= Perfect Potion =

Perfect Potion Products Pvt Ltd, founded in 1991, is a privately owned Australian manufacturer and retailer of organic skincare and aromatherapy products.

==History==
Perfect Potion was founded in 1991 by aromatherapists Salvatore Battaglia and Carolyn Stubbin. In late 1980s Battaglia began the development of Perfect Potion under the label ‘The Garden Party.’ In 1991 Battaglia opened the first official Perfect Potion store in the Elizabeth Arcade, Brisbane.
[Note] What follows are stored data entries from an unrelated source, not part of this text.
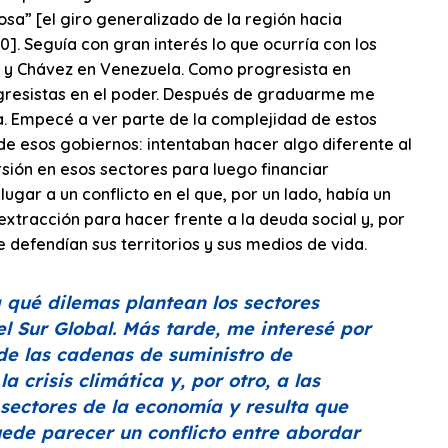
sa” [el giro generalizado de la región hacia
0]. Seguía con gran interés lo que ocurría con los
na y Chávez en Venezuela. Como progresista en
ogresistas en el poder. Después de graduarme me
a. Empecé a ver parte de la complejidad de estos
e esos gobiernos: intentaban hacer algo diferente al
rsión en esos sectores para luego financiar
ugar a un conflicto en el que, por un lado, había un
 extracción para hacer frente a la deuda social y, por
e defendían sus territorios y sus medios de vida.
qué dilemas plantean los sectores
el Sur Global. Más tarde, me interesé por
de las cadenas de suministro de
a crisis climática y, por otro, a las
sectores de la economía y resulta que
uede parecer un conflicto entre abordar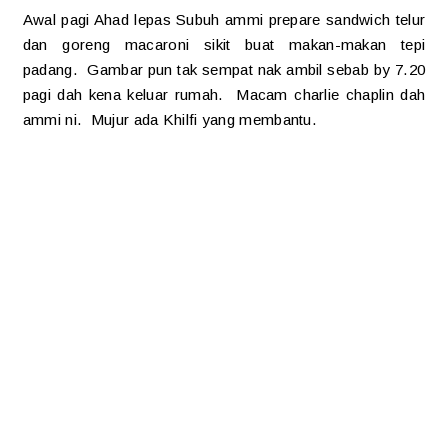
Awal pagi Ahad lepas Subuh ammi prepare sandwich telur
dan goreng macaroni sikit buat makan-makan tepi
padang. Gambar pun tak sempat nak ambil sebab by 7.20
pagi dah kena keluar rumah. Macam charlie chaplin dah
ammi ni. Mujur ada Khilfi yang membantu.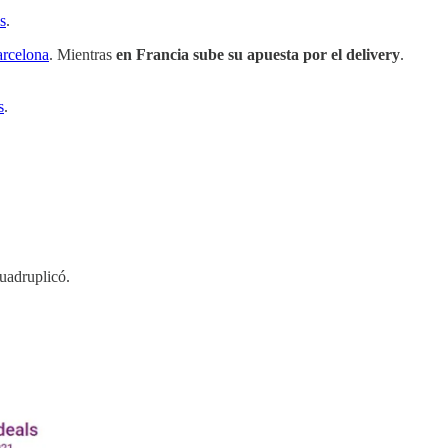
s
.
arcelona
. Mientras
en Francia sube su apuesta por el delivery
.
s
.
cuadruplicó.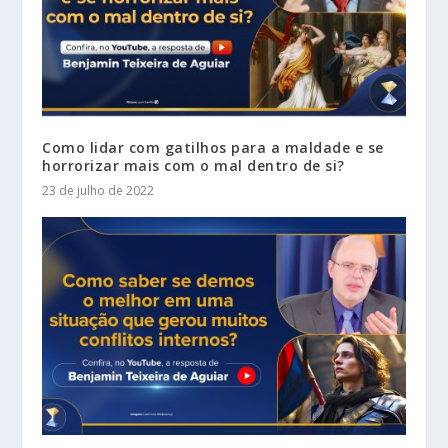
Como lidar com gatilhos para a maldade e se
horrorizar mais com o mal dentro de si?
23 de julho de 2022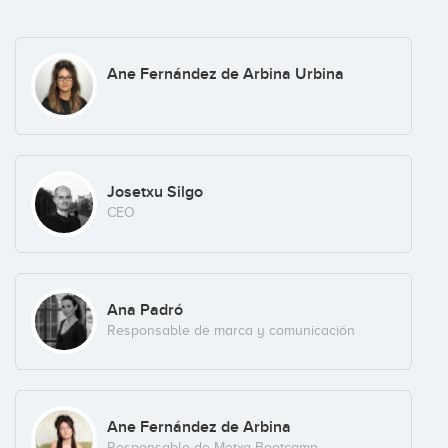
Ane Fernández de Arbina Urbina
Josetxu Silgo
CEO
Ana Padró
Responsable de marca y comunicación
Ane Fernández de Arbina
Responsable de Metxa Bootcamp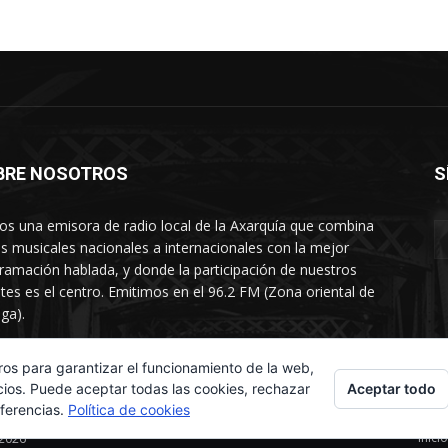
BRE NOSOTROS
S
s una emisora de radio local de la Axarquía que combina
os musicales nacionales a internacionales con la mejor
ramación hablada, y donde la participación de nuestros
tes es el centro. Emitimos en el 96.2 FM (Zona oriental de
ga).
rtamento comercial: 654 84 67 40
ros para garantizar el funcionamiento de la web,
Aceptar todo
cios. Puede aceptar todas las cookies, rechazar
eferencias.
Política de cookies
Inicio
 2026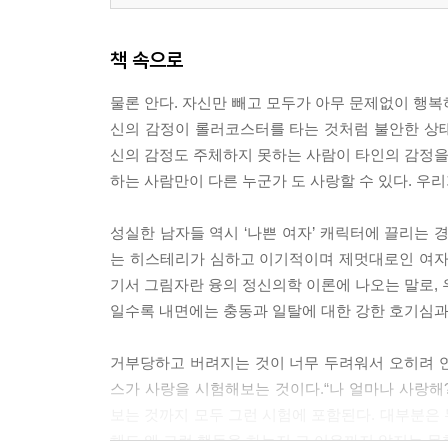
책 속으로
물론 안다. 자신만 빼고 모두가 아무 문제없이 행복
신의 감정이 롤러코스터를 타는 것처럼 불안한 상
신의 감정도 주체하지 못하는 사람이 타인의 감정을 
하는 사람만이 다른 누군가 도 사랑할 수 있다. 우리가
성실한 남자들 역시 ‘나쁜 여자’ 캐릭터에 끌리는 
는 히스테리가 심하고 이기적이며 제멋대로인 여자한테
기서 그림자란 융의 정신의학 이론에 나오는 말로, 
일수록 내면에는 충동과 일탈에 대한 강한 호기심과 갈망,
거부당하고 버려지는 것이 너무 두려워서 오히려 
스가 사랑을 시험해보는 것이다.“나 얼마나 사랑해
보는 것까지 모두 그런 시험에 포함된다. 대부분은
해도 왜 그런 행동을 하는지 그 이유까지 알지는 못한다. 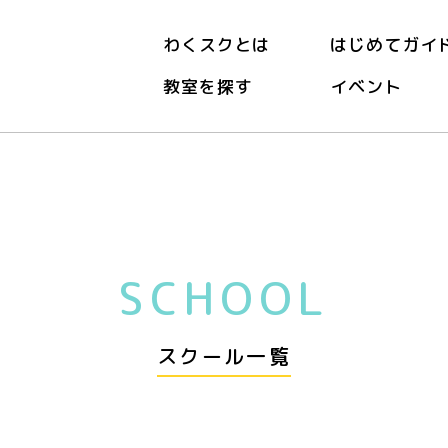
わくスクとは
はじめてガイ
教室を探す
イベント
SCHOOL
スクール一覧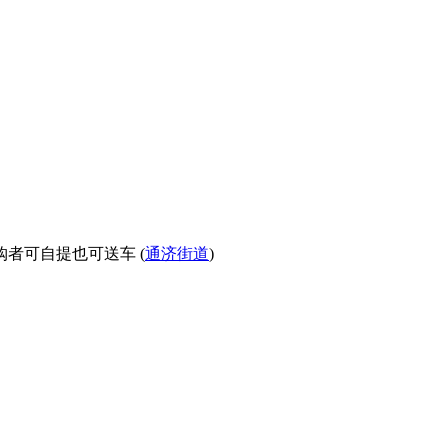
者可自提也可送车 (
通济街道
)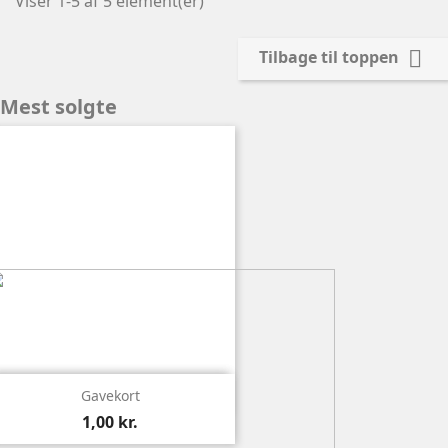
Viser 1-5 af 5 element(er)

Tilbage til toppen
Mest solgte

Vis
Gavekort
1,00 kr.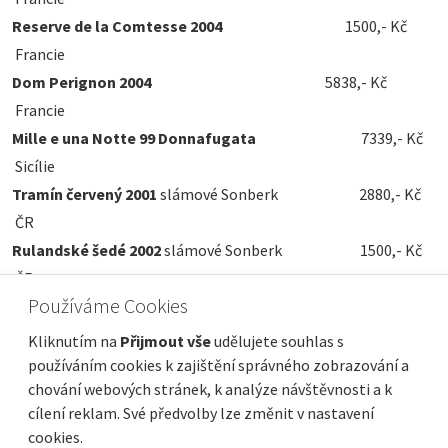
Reserve de la Comtesse 2004
1500,- Kč
Francie
Dom Perignon 2004
5838,- Kč
Francie
Mille e una Notte 99 Donnafugata
7339,- Kč
Sicílie
Tramín červený 2001
slámové Sonberk 2880,- Kč
ČR
Rulandské šedé 2002
slámové Sonberk 1500,- Kč
ČR
Používáme Cookies
Roučí 2003
Stapleton x Springer 14500,- Kč
ČR
Kliknutím na
Přijmout vše
udělujete souhlas s
používáním cookies k zajištění správného zobrazování a
chování webových stránek, k analýze návštěvnosti a k
cílení reklam. Své předvolby lze změnit v nastavení
cookies.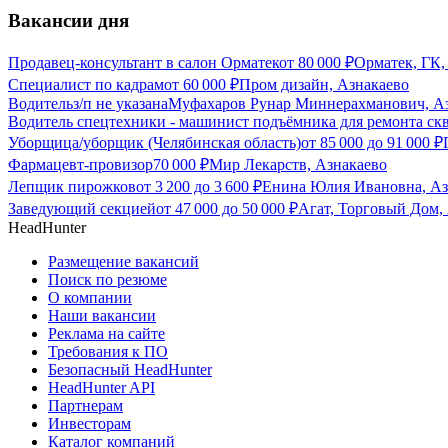
Вакансии дня
Продавец-консультант в салон Орматек
от
80 000
₽
Орматек, ГК,
Специалист по кадрам
от
60 000
₽
Пром дизайн, Азнакаево
Водитель
з/п не указана
Муфахаров Рунар Миннерахманович, А
Водитель спецтехники - машинист подъёмника для ремонта ск
Уборщица/уборщик (Челябинская область)
от
85 000
до
91 000
₽
Фармацевт-провизор
70 000
₽
Мир Лекарств, Азнакаево
Лепщик пирожков
от
3 200
до
3 600
₽
Енина Юлия Ивановна, Аз
Заведующий секцией
от
47 000
до
50 000
₽
Агат, Торговый Дом,
HeadHunter
Размещение вакансий
Поиск по резюме
О компании
Наши вакансии
Реклама на сайте
Требования к ПО
Безопасный HeadHunter
HeadHunter API
Партнерам
Инвесторам
Каталог компаний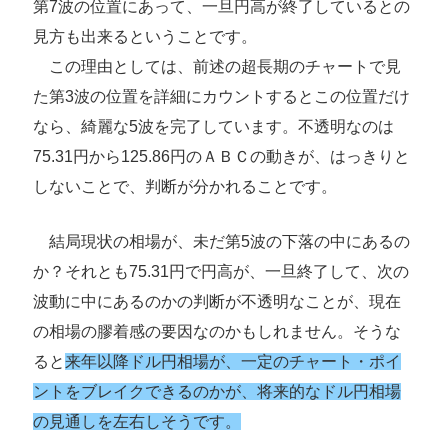
第7波の位置にあって、一旦円高が終了しているとの
見方も出来るということです。
この理由としては、前述の超長期のチャートで見
た第3波の位置を詳細にカウントするとこの位置だけ
なら、綺麗な5波を完了しています。不透明なのは
75.31円から125.86円のＡＢＣの動きが、はっきりと
しないことで、判断が分かれることです。
結局現状の相場が、未だ第5波の下落の中にあるの
か？それとも75.31円で円高が、一旦終了して、次の
波動に中にあるのかの判断が不透明なことが、現在
の相場の膠着感の要因なのかもしれません。そうな
ると
来年以降ドル円相場が、一定のチャート・ポイ
ントをブレイクできるのかが、将来的なドル円相場
の見通しを左右しそうです。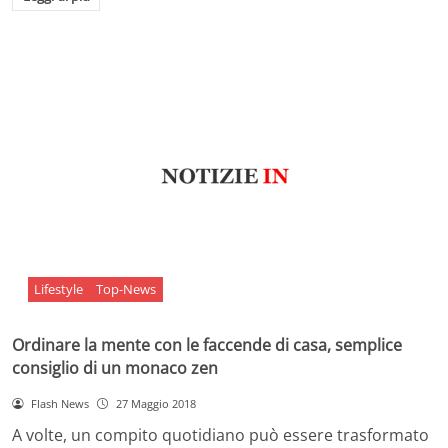
Lifestyle
Top-News
Ordinare la mente con le faccende di casa, semplice
consiglio di un monaco zen
Flash News
27 Maggio 2018
A volte, un compito quotidiano può essere trasformato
In 2000, the company opened a Therapeutic Goods Administration (TGA) licensed manufacturing premises and head office in the Brisbane suburb of Virginia. In 2008, Perfect Potion began a joint venture with Japanese national Kiyo Yamamoto establishing Perfect Potion Japan. The first store was opened in Kyoto in 2008.

==Awards==
The company has been a recipient of awards for its retail and business achievements. These include:
- 2004 National Retail Association Award for The Small Business Award
- 2005 finalist for Ernst & Young Entrepreneur of the Year
- 2005 Australian Institute of Management Owner/Manager of the Year
- 2017 Queensland Premiers Export Awards finalists, manufacturing section
- 2018 National Retail Association Customer Experience Champion of the Year
- 2019 3-Star ecoBiz Partnership with CCIQ EcoBiz Queensland

==Publications==
Battaglia wrote and published The Complete Guide to Aromatherapy in 1995. The book has been translated into both Korean and Japanese. The second edition was published in 2006. The third edition, The Complete Guide to Aromatherapy 3rd Edition
Volume 1 - Foundations & Materia Medica, was released in 2018.